Category: visualization

Just Landed in…

Just Landed: Processing, Twitter, MetaCarta & Hidden Data:

This got me thinking about the data that is hidden in various social network information streams – Facebook & Twitter updates in particular. People share a lot of information in their tweets – some of it shared intentionally, and some of it which could be uncovered with some rudimentary searching. I wondered if it would be possible to extract travel information from people’s public Twitter streams by searching for the term ‘Just landed in…’.


This is a cool emergent effect of people chaotically announcing themselves on Twitter, a MetaCarta service that allows you to get longitude/latitude and a bunch of other bits all coming together to make something really cool looking.

Via Information Aesthetics

My Wolfram Alpha Demo

I got the opportunity a couple days ago to get a demo of Wolfram Alpha from Stephen Wolfram himself. It’s an impressive thing, and I can sympathize a bit with them on the overblown publicity. Wolfram said that they didn’t expect the press reaction, which I both empathize with and cast a raised eyebrow at.

There’s no difference, as you know, between an arbitrarily advanced technology and a rigged demo. And of course anyone whose spent a lot of time trying to create something grand is going to give you the good demo. It’s hard to know what the difference is between a rigged demo and a good one.

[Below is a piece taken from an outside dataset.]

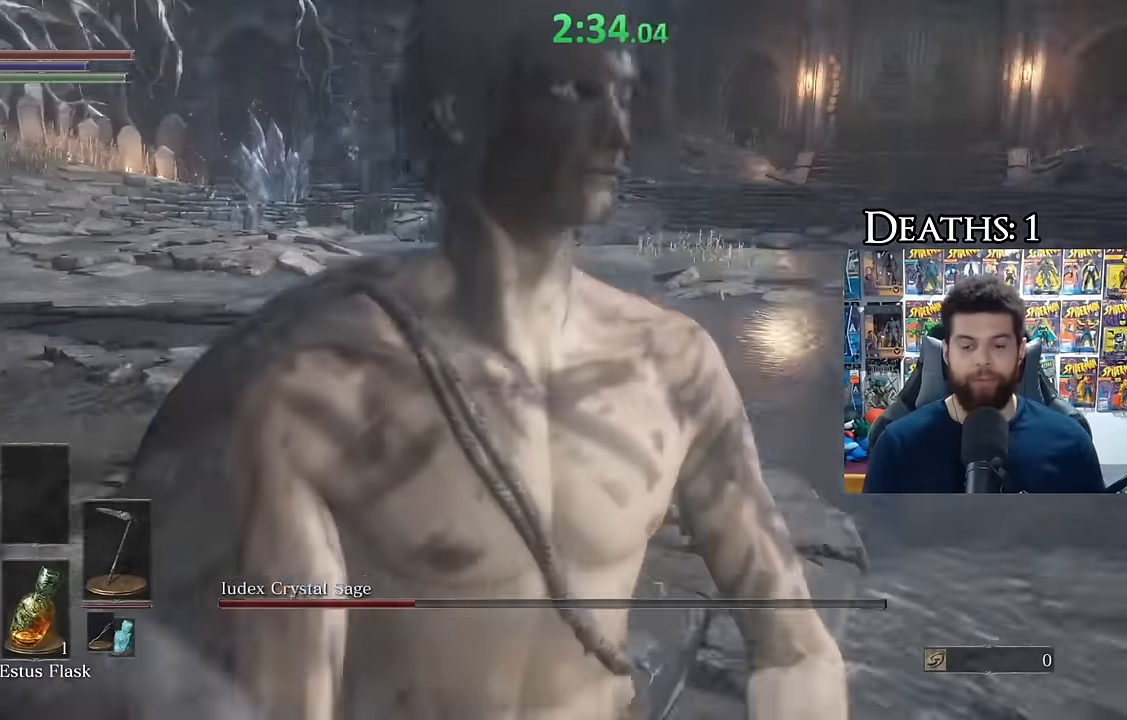
{"dt_ms": 500, "buttons": [], "left_stick": "up", "right_stick": "center", "button_events": []}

The major problem right now with Alpha is the overblown publicity. The last time I remember such gaga effusiveness it was over the Segway before we knew it was a scooter.

Alpha has had to suffer through not only its creator’s overblown assessments, but reviews from neophiles whose minds are so open that their occipital lobes face forward.

My short assessment is that it is the anti-Wikipedia and makes a huge splat on the fine line between clever and stupid, extending equally far in both directions. What they’ve done is create something very much like the computerized idiot savant. As much as that might sound like criticism, it isn’t. Alpha is very, very, very cool. Jaw-droppingly cool. And it is also incredibly cringe-worthily dumb. Let me give some examples.

Stephen gave us a lot of things that it can compute and the way it can infer answers. You can type “gdp france / germany” and it will give you plots of that. A query like “who was the president of brazil in 1930” will get you the right answer and a smear of the surrounding Presidents of Brazil as well.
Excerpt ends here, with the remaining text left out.